What’s your why?

April 11th, 2016, 2:28 PM by Goddess

I took a short walk today after scarfing in my salad at my desk. 

It’s not as unbearably hot as one would expect for April in Florida. But still. This southern belle needs some unsweet tea, stat. 

I realize I am about five pounds above my weight when I arrived in this town a few years back. And I had felt so tiny and cute then. But now? Chunk-a-lunka, man. 

Back then I was comparatively tiny  to where I was before that. But I can’t imagine carrying around all that weight again. Hell, that extra five pounds has me winded.

And I don’t feel tiny anymore. I mean I feel good and healthy enough for age 40. 

But whenever I get down and think well, this is where I always give up,  I realize it’s too much work to drag this booty around town in this heat. The path of lesser resistance then is to shed an ass cheek or two.

────────────────────

*Using the information:*
**A)** Check each statement against the blog post and answer yes or no, quoting the words of the post that decide it.
(i) The author went for a walk after eating a salad at the desk.
(ii) The author finds the weather unbearably hot for April in Florida.
(iii) The author now weighs about five pounds less than on arriving in town.
**B)** Reproduce a passage of the blog post word for word: begin at the words "Back then I" and stop after "cheek or two.".
The lines that come next are from a separate source.

*Data section:*
────────────────────

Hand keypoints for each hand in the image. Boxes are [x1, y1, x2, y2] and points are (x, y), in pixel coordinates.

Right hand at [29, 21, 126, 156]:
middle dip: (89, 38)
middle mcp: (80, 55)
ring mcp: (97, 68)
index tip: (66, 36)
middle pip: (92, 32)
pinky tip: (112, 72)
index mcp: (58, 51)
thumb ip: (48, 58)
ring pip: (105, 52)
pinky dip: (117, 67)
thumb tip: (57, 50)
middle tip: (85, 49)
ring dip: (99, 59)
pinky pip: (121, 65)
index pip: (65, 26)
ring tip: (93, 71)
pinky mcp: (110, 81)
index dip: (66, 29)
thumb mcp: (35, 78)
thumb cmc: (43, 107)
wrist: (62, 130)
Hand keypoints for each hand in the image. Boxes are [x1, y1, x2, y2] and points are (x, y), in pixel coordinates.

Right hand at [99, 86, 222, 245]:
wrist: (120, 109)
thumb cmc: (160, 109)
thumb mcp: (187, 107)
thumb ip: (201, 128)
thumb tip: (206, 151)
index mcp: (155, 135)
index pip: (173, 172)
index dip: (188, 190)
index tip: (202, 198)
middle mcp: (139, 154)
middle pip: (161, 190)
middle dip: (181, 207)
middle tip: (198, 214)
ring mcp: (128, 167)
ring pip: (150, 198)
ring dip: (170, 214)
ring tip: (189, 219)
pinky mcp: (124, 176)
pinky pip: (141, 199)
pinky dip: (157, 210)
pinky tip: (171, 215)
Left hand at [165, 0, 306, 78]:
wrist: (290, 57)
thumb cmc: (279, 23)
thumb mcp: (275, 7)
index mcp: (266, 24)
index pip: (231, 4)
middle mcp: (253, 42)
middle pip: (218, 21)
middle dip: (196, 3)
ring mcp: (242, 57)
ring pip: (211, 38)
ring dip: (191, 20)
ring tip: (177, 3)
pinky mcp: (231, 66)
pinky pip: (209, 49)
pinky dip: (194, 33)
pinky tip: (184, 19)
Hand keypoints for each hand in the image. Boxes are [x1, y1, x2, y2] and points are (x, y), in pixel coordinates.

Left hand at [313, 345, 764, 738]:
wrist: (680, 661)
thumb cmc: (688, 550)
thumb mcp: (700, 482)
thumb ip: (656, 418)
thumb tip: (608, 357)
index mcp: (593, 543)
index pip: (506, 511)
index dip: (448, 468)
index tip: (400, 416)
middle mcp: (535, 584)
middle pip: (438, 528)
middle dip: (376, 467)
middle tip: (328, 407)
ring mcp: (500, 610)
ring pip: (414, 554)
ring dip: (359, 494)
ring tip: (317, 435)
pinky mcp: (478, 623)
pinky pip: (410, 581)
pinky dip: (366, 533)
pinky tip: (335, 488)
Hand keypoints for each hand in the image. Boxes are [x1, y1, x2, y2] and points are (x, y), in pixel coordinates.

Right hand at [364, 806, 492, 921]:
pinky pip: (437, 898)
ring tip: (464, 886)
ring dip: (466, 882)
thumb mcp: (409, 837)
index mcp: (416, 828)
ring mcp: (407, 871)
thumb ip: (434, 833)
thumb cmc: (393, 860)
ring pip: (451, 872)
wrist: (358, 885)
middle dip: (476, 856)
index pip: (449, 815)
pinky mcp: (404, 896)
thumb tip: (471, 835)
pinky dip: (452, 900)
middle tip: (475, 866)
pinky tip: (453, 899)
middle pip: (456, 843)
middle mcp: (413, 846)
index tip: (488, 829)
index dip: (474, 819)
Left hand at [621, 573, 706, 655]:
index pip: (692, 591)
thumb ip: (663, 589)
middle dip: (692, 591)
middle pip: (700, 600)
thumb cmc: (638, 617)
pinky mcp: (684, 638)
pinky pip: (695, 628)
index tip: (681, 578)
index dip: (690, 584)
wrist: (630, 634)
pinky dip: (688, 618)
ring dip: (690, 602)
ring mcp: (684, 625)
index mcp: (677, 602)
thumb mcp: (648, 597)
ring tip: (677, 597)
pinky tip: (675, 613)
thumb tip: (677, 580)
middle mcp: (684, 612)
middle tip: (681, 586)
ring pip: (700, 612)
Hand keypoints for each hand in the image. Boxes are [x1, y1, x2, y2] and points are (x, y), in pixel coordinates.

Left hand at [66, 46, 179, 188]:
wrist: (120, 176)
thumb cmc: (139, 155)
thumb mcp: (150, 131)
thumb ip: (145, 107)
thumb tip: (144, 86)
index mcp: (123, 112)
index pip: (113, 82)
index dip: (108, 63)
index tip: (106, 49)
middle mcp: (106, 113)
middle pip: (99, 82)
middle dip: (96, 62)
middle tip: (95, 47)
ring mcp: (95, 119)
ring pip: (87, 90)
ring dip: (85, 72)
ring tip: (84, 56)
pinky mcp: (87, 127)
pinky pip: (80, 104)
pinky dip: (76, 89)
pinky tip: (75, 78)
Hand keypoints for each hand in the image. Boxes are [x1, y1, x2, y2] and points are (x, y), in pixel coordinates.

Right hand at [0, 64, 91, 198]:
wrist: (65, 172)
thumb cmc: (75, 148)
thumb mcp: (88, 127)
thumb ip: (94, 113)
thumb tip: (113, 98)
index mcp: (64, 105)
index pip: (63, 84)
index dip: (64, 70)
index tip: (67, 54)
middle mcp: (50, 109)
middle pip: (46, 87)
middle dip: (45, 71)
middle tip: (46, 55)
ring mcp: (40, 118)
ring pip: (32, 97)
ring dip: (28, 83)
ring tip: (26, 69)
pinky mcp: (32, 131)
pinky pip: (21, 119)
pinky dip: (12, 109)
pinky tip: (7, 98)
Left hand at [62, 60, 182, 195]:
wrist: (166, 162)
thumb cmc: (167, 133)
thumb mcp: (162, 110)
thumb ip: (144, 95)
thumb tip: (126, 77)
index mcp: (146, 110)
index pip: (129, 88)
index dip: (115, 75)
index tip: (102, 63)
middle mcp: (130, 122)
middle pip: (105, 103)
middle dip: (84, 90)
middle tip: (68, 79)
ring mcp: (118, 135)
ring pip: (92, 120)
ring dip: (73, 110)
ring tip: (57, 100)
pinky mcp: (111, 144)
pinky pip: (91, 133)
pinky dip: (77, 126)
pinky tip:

────────────────────

*Answer list:*
**A)**
(i) Yes: "I took a short walk today after scarfing in my salad at my desk."
(ii) No: "It’s not as unbearably hot as one would expect for April in Florida."
(iii) No: "I realize I am about five pounds above my weight when I arrived in this town a few years back."

**B)**
Back then I was comparatively tiny  to where I was before that. But I can’t imagine carrying around all that weight again. Hell, that extra five pounds has me winded.

And I don’t feel tiny anymore. I mean I feel good and healthy enough for age 40. 

But whenever I get down and think well, this is where I always give up,  I realize it’s too much work to drag this booty around town in this heat. The path of lesser resistance then is to shed an ass cheek or two.